Humble Mary

In the United States, we are entering the season in which we will elect a president. What this means is that for the next year and three months we will hear politicians tell us why they deserve the favor of our vote to elevate them to high office.

Before all the hubbub starts in earnest, it might be refreshing to hear another voice, the voice of Mary, the future mother of Jesus, in Luke 1:46. She so humbly said, “My soul magnifies the Lord.” This statement begins what many call the “Magnificat.” Let’s view it for what it really is: a hymn of thanksgiving, the object of which was a poor maiden’s desire to make God larger than herself.

Mary must have understood her selection as the mother of Immanuel the greatest of honors.
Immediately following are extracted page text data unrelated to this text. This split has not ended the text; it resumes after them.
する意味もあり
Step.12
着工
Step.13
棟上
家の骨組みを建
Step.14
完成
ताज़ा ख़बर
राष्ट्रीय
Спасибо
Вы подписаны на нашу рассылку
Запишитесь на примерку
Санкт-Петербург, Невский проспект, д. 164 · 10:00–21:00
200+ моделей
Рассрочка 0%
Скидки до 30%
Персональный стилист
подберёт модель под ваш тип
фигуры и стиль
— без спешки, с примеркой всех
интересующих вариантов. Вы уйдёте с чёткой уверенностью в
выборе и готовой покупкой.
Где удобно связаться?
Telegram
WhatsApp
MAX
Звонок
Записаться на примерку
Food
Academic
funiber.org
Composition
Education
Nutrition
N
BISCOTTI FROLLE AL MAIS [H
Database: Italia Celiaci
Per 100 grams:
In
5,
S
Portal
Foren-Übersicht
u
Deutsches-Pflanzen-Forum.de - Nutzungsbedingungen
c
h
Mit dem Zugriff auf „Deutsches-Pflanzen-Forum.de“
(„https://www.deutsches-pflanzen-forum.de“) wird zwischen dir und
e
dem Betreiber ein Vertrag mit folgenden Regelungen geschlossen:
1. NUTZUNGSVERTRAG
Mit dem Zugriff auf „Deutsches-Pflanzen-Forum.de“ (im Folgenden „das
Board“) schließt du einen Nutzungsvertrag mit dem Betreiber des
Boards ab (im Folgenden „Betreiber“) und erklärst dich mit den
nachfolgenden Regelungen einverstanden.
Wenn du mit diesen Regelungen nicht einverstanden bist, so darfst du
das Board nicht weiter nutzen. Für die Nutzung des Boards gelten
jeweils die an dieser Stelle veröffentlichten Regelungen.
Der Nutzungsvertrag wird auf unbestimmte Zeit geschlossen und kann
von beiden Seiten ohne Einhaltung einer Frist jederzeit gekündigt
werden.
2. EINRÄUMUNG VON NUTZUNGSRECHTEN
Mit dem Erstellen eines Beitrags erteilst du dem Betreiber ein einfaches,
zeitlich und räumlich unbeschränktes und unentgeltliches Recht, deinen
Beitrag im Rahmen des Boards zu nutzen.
But even in the hour of honor, Mary makes herself smaller so people can see how immense God is.

This is the opposite of the mindset of many people in our day who are involved in magnifying themselves without regard to God. H. Leo Boles wrote,

“Mary rejoiced in the fact that she was elevated from a state of earthly obscurity, but her deepest joy was in the fact that she was to bring the promised Messiah into the world.”/1

The angel in bringing the news to her about her son said,

“Listen: You will become pregnant and give birth to a son, and you will name him Jesus. He will be great and will be called the Son of the Most High, and the Lord God will give him the throne of his father David (Luke 1:31-32).”

This announcement alone might change a human being from a simple maiden to the queen mother of the king, the son of God. But it didn’t change Mary.

Her humility is amazing. Her desire to magnify the Lord was greater than any desire for herself.

This is the kind of person God wants us all to become. Mary’s humility prepared her to accept an honored position without allowing it to change her. She was happy to make God appear larger than herself.


1/ H. Leo Boles, The Gospel of Luke (Nashville, TN: Gospel Advocate Company, 1940).